CARB and EPA assert that the persons who breathe in small particles from outdoor air can die within a few hours of inhalation. But many studies find no association between small particle pollution in US ambient air and mortality.
As a result of health concerns, the California Air Resources Board has waged a war on small particles and other pollutants since 1967. Air quality standards for particles were established and updated in 1969, 1983, and 2002. The 2002 California standard for PM2.5 set a very low annual average of 12 micrograms of particles per cubic meter of ambient air. At that level, a person would inhale less than a teaspoonful of small particles over an 80-year lifetime.
The great news for US citizens is that our air ranks with the cleanest of any nation. The 1970 days of smog in Los Angeles, Cleveland, and Gary, Indiana are long gone. An example of improvement is the reduction in volatile organic compounds (VOC), one component of small particles, emitted by our vehicles. According to EPA data, vehicular VOC emissions are down more than 95 percent since 1970. The amount of small particles in our air is now so low that new regulations will have a negligible effect on the particles which people inhale.
Smoking one marijuana cigarette exposes the inhaler to up to 160,000 micrograms of small particles, about four times the amount from a tobacco cigarette. A single joint delivers more small particles than breathing typical California ambient air for two years. Will California marijuana smokers be dropping from “short-term premature death” as feared by CARB?

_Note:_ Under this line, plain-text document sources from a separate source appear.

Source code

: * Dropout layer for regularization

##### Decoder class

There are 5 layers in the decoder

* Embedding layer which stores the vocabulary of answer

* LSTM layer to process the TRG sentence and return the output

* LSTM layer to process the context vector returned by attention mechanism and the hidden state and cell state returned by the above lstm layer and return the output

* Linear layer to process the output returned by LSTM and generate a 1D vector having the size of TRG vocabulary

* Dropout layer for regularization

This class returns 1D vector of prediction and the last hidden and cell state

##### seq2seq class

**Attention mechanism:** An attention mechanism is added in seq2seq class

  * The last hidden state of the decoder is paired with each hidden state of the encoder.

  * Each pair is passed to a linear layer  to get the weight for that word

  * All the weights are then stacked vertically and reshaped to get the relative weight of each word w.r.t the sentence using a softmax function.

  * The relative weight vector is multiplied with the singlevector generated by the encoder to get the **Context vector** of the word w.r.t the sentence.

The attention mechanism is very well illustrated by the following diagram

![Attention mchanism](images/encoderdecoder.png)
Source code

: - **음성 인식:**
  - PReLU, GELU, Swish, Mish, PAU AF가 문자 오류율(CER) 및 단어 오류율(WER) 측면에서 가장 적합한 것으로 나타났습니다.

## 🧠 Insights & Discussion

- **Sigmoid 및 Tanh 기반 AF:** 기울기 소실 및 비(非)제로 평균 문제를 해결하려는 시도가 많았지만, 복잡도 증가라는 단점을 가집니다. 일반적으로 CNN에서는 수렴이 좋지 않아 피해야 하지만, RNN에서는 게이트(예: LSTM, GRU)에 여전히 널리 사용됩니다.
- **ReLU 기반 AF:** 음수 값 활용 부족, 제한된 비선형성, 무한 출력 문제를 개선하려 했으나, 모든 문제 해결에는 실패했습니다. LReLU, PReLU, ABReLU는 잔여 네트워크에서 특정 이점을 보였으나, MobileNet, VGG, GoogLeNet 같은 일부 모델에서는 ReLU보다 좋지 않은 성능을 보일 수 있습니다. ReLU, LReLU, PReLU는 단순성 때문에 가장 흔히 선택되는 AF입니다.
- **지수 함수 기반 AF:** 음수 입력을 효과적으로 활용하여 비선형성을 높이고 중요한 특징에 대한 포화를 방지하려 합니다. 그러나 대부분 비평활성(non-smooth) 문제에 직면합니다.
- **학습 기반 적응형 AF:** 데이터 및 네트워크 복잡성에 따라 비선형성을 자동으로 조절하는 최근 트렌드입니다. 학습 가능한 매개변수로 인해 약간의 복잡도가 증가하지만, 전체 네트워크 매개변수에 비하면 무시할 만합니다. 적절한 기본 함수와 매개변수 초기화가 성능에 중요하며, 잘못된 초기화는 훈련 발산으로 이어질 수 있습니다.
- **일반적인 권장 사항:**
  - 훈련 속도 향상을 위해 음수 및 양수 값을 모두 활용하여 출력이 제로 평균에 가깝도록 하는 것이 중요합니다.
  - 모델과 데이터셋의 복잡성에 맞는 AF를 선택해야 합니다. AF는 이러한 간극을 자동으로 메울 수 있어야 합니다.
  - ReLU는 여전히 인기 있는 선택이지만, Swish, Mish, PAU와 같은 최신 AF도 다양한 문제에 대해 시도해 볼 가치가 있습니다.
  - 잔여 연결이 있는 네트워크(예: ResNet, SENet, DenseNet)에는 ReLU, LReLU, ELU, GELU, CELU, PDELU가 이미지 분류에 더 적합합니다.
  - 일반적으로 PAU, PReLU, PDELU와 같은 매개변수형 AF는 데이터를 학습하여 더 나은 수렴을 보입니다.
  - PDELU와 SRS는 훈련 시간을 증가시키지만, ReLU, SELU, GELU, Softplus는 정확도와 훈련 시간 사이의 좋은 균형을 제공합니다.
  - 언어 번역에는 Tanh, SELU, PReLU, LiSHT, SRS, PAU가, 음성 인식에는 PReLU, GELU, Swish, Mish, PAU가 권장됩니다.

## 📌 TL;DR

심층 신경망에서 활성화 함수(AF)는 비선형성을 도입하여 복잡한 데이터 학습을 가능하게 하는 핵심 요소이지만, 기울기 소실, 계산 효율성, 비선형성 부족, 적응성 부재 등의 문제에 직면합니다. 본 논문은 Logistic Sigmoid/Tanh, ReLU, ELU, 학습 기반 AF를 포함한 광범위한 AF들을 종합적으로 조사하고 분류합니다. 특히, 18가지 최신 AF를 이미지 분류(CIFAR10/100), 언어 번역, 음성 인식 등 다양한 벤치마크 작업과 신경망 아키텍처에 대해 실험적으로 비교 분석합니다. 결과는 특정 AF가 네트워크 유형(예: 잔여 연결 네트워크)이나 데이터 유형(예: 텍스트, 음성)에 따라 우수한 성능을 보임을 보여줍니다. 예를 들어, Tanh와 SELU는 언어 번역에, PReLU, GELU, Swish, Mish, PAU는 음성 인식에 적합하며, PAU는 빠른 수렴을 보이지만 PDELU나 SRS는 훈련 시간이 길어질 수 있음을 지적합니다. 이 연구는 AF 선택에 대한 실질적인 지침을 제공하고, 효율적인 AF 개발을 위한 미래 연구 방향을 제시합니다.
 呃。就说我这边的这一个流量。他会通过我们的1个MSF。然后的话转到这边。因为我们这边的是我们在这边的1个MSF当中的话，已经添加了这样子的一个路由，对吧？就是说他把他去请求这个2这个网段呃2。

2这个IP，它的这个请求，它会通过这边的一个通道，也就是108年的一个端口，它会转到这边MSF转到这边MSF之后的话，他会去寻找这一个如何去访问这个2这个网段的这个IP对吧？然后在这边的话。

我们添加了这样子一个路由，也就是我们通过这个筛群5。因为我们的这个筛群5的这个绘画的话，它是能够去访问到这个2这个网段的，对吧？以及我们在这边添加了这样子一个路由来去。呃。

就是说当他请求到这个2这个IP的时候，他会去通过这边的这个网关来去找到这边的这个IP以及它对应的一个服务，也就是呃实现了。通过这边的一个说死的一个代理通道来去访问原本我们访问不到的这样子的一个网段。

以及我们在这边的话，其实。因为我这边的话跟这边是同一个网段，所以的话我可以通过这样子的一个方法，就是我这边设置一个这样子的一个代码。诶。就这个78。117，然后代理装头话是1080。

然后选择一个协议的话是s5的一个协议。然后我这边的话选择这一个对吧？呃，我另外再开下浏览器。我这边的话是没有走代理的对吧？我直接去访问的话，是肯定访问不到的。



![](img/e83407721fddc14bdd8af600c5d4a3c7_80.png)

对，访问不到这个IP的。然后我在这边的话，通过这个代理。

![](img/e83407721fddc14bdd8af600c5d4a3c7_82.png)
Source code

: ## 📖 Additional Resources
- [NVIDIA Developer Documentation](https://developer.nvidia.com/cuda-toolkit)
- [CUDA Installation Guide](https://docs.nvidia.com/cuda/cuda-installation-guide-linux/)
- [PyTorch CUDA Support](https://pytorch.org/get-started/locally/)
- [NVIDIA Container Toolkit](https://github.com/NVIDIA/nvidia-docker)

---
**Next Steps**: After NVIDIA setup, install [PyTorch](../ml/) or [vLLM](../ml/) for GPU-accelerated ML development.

In 2017, California experienced some of the worst forest fires in history. In just two days in October, Napa Valley fires produced about 10,000 tons of PM2.5, about the amount that 35 million California vehicles produce in a year.
Today’s low level of particle emissions from trucks and leaf blowers pales when compared to particles inhaled from smoking and natural factors such as forest fires. Are efforts to reduce small particle emissions still needed?